PNC Execs Face Near-Term Future Without a Rate Hike

As the interest-rate can gets kicked down the road once again, PNC Financial Services Group's Bill Demchak plans to play along.

Demchak, chairman and chief executive of the Pittsburgh company, spent much of his time during a third-quarter earnings conference call on Wednesday discussing the effects of the Federal Reserve delaying a rate hike.

There isn't much the $362 billion-asset PNC can do, except take advantage of the low rates itself, Demchak said.

"If, basically, we're going to be in this low-rate environment for a long period of time, and we come to that conclusion and that's what is being foreshadowed by the Fed, then we will invest into it," he said.

That means continuing with PNC's plans to invest hundreds of millions of dollars in technology upgrades, Demchak said.

"Would we forgo tech spending and slow down our investments because of the near-term environment?" Demchak said. "The answer is no. To make a change in strategic direction technology as a function of the near-term rate outlook doesn't make a whole lot of sense to me."

The uncertainty isn't making things any easier for banks in terms of planning, Demchak said. Furthermore, the estimated impact on the economy from a slight rate rise has been overblown, he said.

"There is not a single CFO, CEO person that I [have] met anywhere inside of this country who suggests that they are going to change their investment decisions or purchasing behavior as a function of [a] 25-basis-point change in interest rates," Demchak said.
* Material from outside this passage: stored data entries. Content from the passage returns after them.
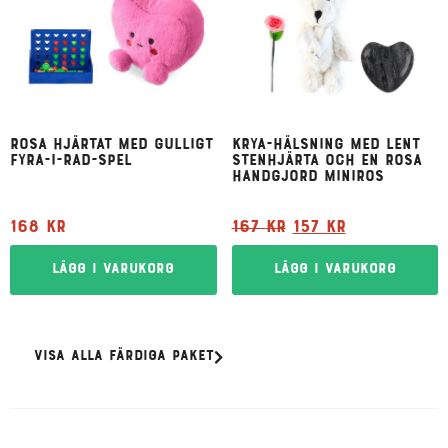
Rosa hjärtat med gulligt
Krya-hälsning med lent
fyra-i-rad-spel
stenhjärta och en rosa
handgjord miniros
168
kr
167
kr
157
kr
Lägg i varukorg
Lägg i varukorg
Visa alla färdiga paket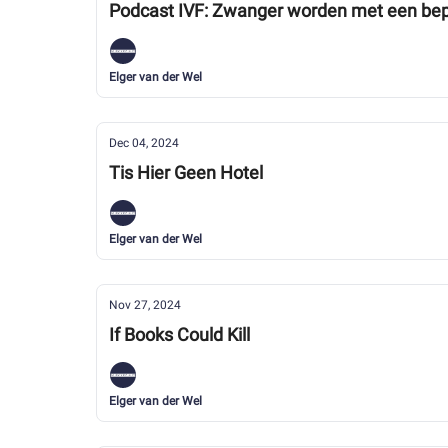
Podcast IVF: Zwanger worden met een bep
Elger van der Wel
Dec 04, 2024
Tis Hier Geen Hotel
Elger van der Wel
Nov 27, 2024
If Books Could Kill
Elger van der Wel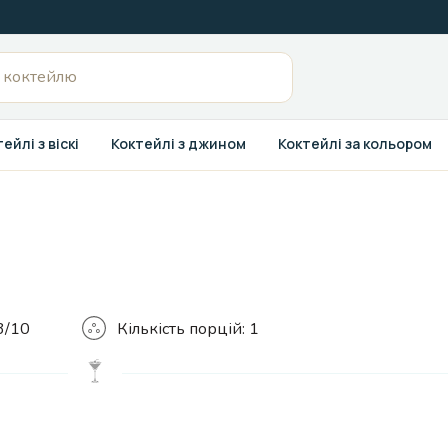
ейлі з віскі
Коктейлі з джином
Коктейлі за кольором
Кількість
3/10
Кількість порцій:
1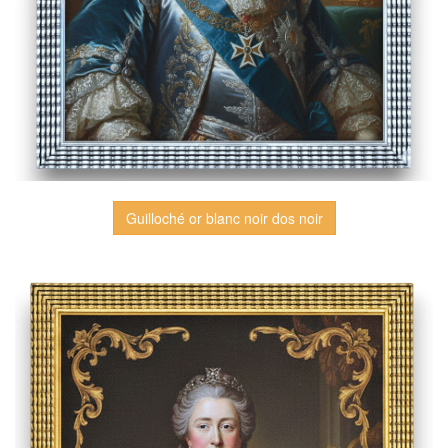
Guilloché or blanc noir dos noir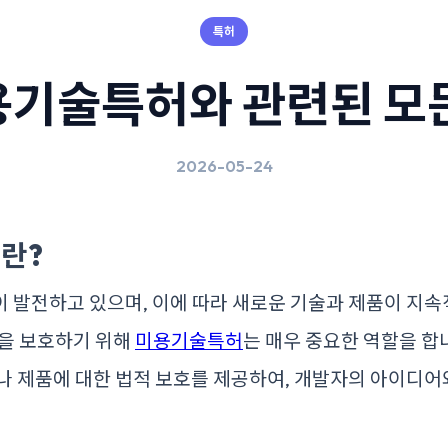
특허
기술특허와 관련된 모
2026-05-24
란?
 발전하고 있으며, 이에 따라 새로운 기술과 제품이 지
신을 보호하기 위해
미용기술특허
는 매우 중요한 역할을 합
나 제품에 대한 법적 보호를 제공하여, 개발자의 아이디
"We've trained people their whole lives that once they retire … they are supposed to change their 401(k) and put it into kind of a less risky fixed-rate investment portfolio," he said. "Today, they can't do it. They can't live on it. So we're stretching out the need for people to work. We are destroying their ability to retire with the savings they have today."

Underpinning PNC's discussion was the acknowledgment that the company's performance will remain sluggish.

"If, in fact, rates don't rise, it will just make growing revenues that much tougher in 2016 than it would be if rates did, in fact, rise," Rob Reilly, the bank's chief financial officer, said during the call.

Weaker-than-forecast global economic data has led to predictions that a rate hike won't happen until next year. Bond traders' bets that the Fed will lift rates by year-end have dropped to less than 30%, according to Bloomberg.

"Until rates move, our ability to materially grow the company and therefore improve our efficiency ratio is a struggle," Demchak said.